Make no mistake: Kid Rock’s songwriting has only rarely soared above average. His career was launched with a rap-metal guilty pleasure in “Bawitdaba” and peaked sometime during 2008 after his butchery of Lynyrd Skynyrd’s “Sweet Home Alabama” forged the execrable “All Summer Long.” Upon learning that Born Free, the Detroit rapper-cum-rockabilly’s eighth studio effort, would lean uniformly toward the campfire melodies of the latter, it seems as though this could be the final nail in the coffin for Rock’s self-aggrandizing pimp persona. Of course, true to his track record, Rock’s lyrics still manage to reek of bogus angst while his music is watered down to appeal to the lowest common denominator.
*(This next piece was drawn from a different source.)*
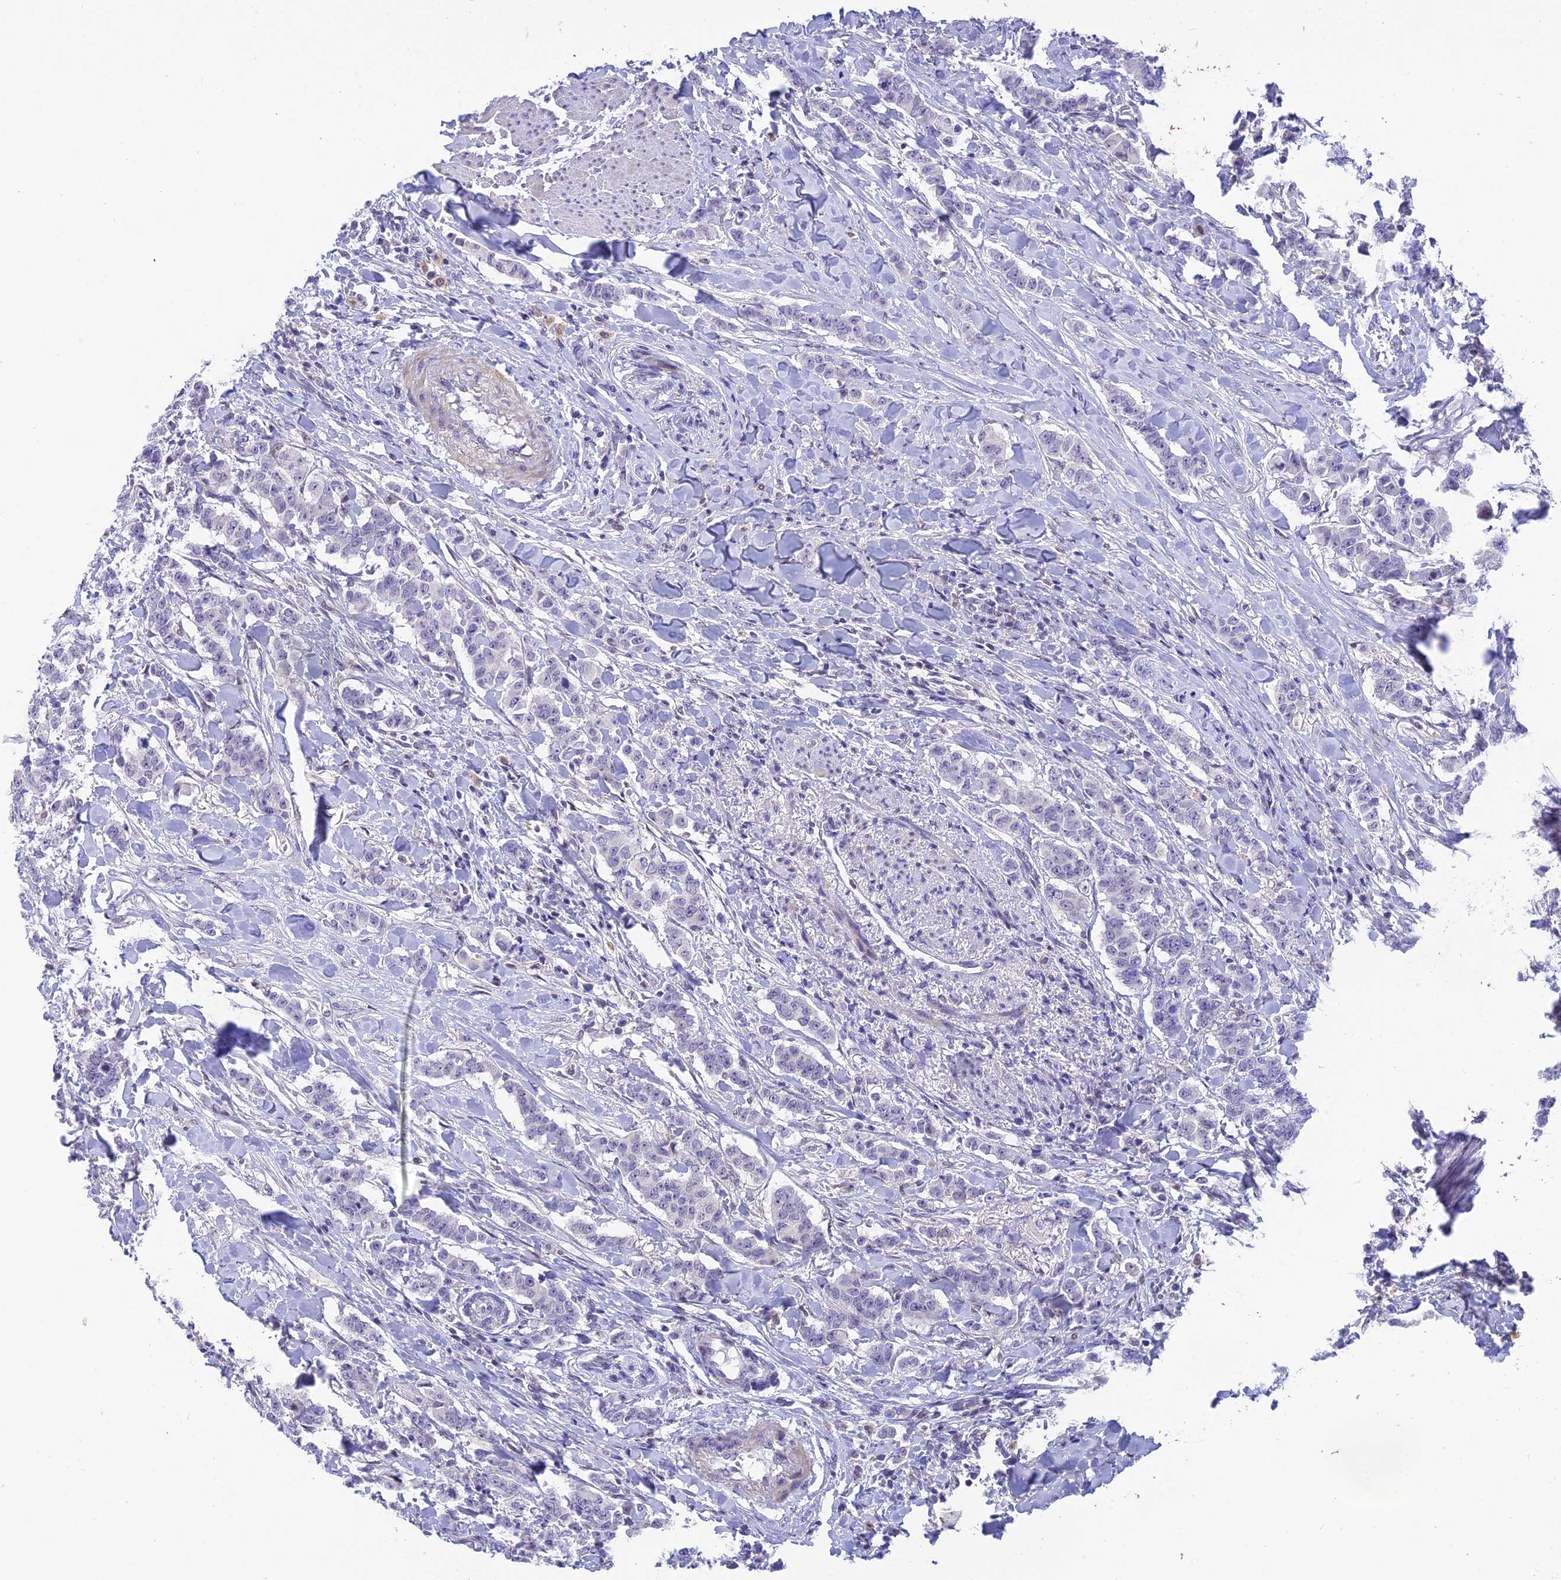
{"staining": {"intensity": "negative", "quantity": "none", "location": "none"}, "tissue": "breast cancer", "cell_type": "Tumor cells", "image_type": "cancer", "snomed": [{"axis": "morphology", "description": "Duct carcinoma"}, {"axis": "topography", "description": "Breast"}], "caption": "Breast cancer was stained to show a protein in brown. There is no significant staining in tumor cells. Nuclei are stained in blue.", "gene": "BMT2", "patient": {"sex": "female", "age": 40}}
This is an album riddled with clichés and fraught with unconvincing cries of rebellion, where he rewrites his younger years (which, going by his first LP, you could have sworn was neck-deep in Michigan’s underground hip-hop scene) to fit his newfound rockabilly image. On “When It Rains,” Rock sings about being 17 and “hanging out by the river bend, singing our favorite songs,” though history tells us he was “cruising through town…scoping for a big butt slut” to “suck [his] dick and put [his] balls in her mouth.” Born Free is an overt attempt to curtail the rowdy sexist image and present a more affable Kid Rock to the record-buying public, so it’s no coincidence that this is the singer’s first album not to bear a parental advisory sticker.
Regardless of the album’s agenda, though, the songwriting is poor: “God Bless Saturday” has Rock lamely talking us through a nine-to-five working week and celebrating the weekend, while “Times Like These” is a soppy love letter to his hometown in which he expresses his affinity for Detroit’s rivers, forests, and churches. Born Free desperately panders to all of country music’s traditional staples and themes, but fails to land a memorable couplet throughout its hackneyed hour.
It’s not so much the shift in style that hampers Born Free, but rather the trite subject matter and gormless storytelling that Rock so keenly adopts. Granted, Rock hasn’t got much of interest to say, but the one saving grace about his transformation is his vocals. He barks his lines through an endearingly raspy set of lungs with an everyman’s charm, and sounds so accomplished you could argue his performances here ranks above anything he’s done before.